• EXERCISE:
From the line with "I need the nearer" down to the final line of the material below, quote every line exactly and leave out all lines before it.

• DATA SHOWN:
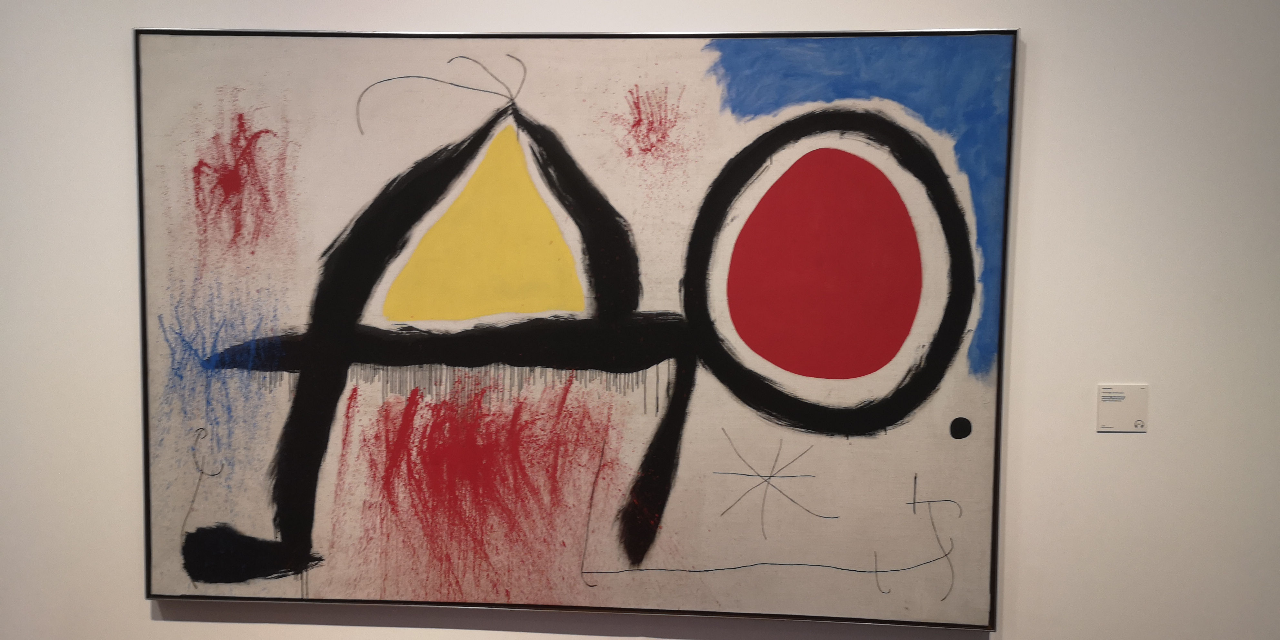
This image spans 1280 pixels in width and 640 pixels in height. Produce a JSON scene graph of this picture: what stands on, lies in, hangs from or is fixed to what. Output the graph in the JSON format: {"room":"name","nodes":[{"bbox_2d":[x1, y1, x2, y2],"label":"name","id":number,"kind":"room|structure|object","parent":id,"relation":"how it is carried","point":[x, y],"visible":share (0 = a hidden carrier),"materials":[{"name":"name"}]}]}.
{"room":"museum","nodes":[
{"label":"museum","id":0,"kind":"room"},
{"bbox_2d":[0,0,1279,639],"label":"wall","id":1,"kind":"structure","parent":0,"point":[146,623],"materials":[{"name":"white paint"}]},
{"bbox_2d":[129,24,1025,633],"label":"painting","id":2,"kind":"object","parent":1,"relation":"attached to","point":[963,377],"visible":0.97},
{"bbox_2d":[1096,383,1149,431],"label":"wall label","id":3,"kind":"object","parent":1,"relation":"attached to","point":[1111,390],"visible":0.99,"materials":[{"name":"white"}]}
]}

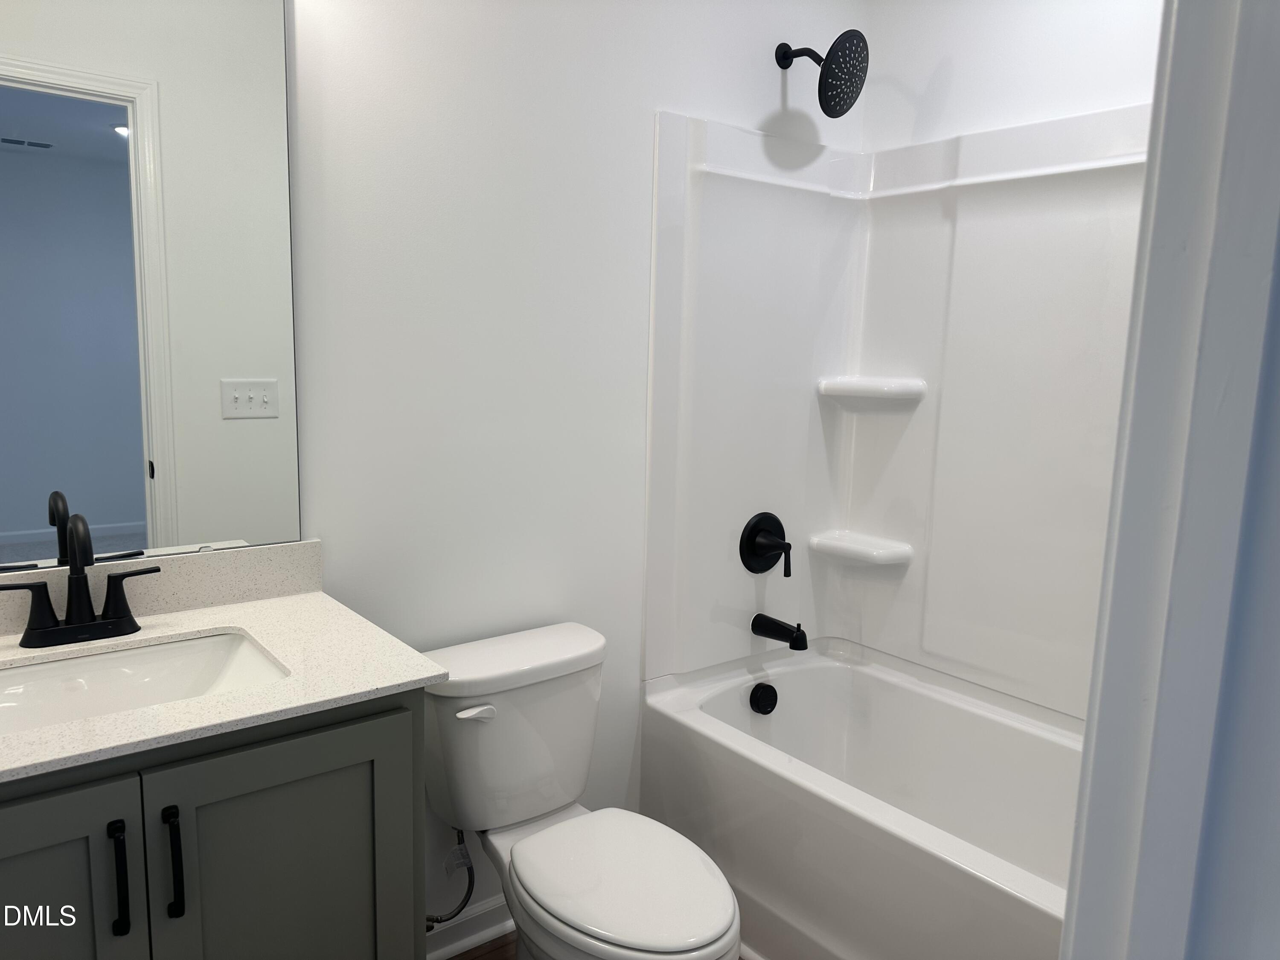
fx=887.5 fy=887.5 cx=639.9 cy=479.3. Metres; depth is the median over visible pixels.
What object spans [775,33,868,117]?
shower head
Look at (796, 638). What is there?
tub spout
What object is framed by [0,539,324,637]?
backsplash
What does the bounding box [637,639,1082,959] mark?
bathtub
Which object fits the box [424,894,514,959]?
baseboard
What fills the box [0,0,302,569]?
mirror
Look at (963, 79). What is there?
right wall
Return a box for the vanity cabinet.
[0,688,424,959]
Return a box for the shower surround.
[641,101,1151,723]
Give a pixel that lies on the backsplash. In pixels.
(263, 560)
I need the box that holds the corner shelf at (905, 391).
[817,375,926,400]
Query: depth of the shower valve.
2.44 m
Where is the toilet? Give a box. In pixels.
[418,621,740,959]
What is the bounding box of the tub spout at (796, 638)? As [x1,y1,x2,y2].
[751,613,808,650]
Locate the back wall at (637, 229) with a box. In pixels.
[289,0,867,936]
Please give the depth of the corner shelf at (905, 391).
2.44 m
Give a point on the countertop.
(353, 697)
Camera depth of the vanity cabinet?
1.21 m
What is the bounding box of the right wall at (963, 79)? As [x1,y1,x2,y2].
[861,0,1164,152]
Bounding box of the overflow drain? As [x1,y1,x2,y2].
[748,681,777,714]
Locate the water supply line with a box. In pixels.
[424,827,474,927]
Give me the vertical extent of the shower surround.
1.389 m
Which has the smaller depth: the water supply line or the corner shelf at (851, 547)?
the water supply line
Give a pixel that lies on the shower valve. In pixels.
(761, 547)
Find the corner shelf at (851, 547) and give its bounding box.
[808,528,913,566]
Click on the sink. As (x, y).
(88, 662)
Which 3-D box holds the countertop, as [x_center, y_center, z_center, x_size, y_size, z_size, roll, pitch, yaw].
[-0.837,0.298,1.362,0.845,0.034,0.666,-5,11,-38]
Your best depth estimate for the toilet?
1.78 m
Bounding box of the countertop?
[0,585,447,784]
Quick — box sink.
[0,631,288,735]
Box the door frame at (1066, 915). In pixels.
[1059,0,1279,959]
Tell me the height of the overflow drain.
0.084 m
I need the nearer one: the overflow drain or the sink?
the sink
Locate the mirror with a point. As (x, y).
(152, 474)
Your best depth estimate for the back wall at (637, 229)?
1.93 m
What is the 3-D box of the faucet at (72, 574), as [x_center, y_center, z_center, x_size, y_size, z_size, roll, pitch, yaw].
[-0.890,0.156,1.411,0.232,0.209,0.144,-5,11,-38]
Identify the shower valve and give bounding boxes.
[738,512,794,578]
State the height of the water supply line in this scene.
0.257 m
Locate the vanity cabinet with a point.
(255, 786)
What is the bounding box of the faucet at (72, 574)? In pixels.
[0,512,154,647]
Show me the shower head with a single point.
(830, 68)
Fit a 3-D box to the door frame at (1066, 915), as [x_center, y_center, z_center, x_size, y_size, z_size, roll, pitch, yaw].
[-0.012,0.264,0.231,0.866,2.113,0.143,-5,11,-38]
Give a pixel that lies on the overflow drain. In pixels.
(767, 695)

• RESULT FOR THIS TASK:
I need the nearer one: the overflow drain or the sink?
the sink
Locate the mirror with a point. As (x, y).
(152, 474)
Your best depth estimate for the back wall at (637, 229)?
1.93 m
What is the 3-D box of the faucet at (72, 574), as [x_center, y_center, z_center, x_size, y_size, z_size, roll, pitch, yaw].
[-0.890,0.156,1.411,0.232,0.209,0.144,-5,11,-38]
Identify the shower valve and give bounding boxes.
[738,512,794,578]
State the height of the water supply line in this scene.
0.257 m
Locate the vanity cabinet with a point.
(255, 786)
What is the bounding box of the faucet at (72, 574)? In pixels.
[0,512,154,647]
Show me the shower head with a single point.
(830, 68)
Fit a 3-D box to the door frame at (1066, 915), as [x_center, y_center, z_center, x_size, y_size, z_size, roll, pitch, yaw].
[-0.012,0.264,0.231,0.866,2.113,0.143,-5,11,-38]
Give a pixel that lies on the overflow drain. In pixels.
(767, 695)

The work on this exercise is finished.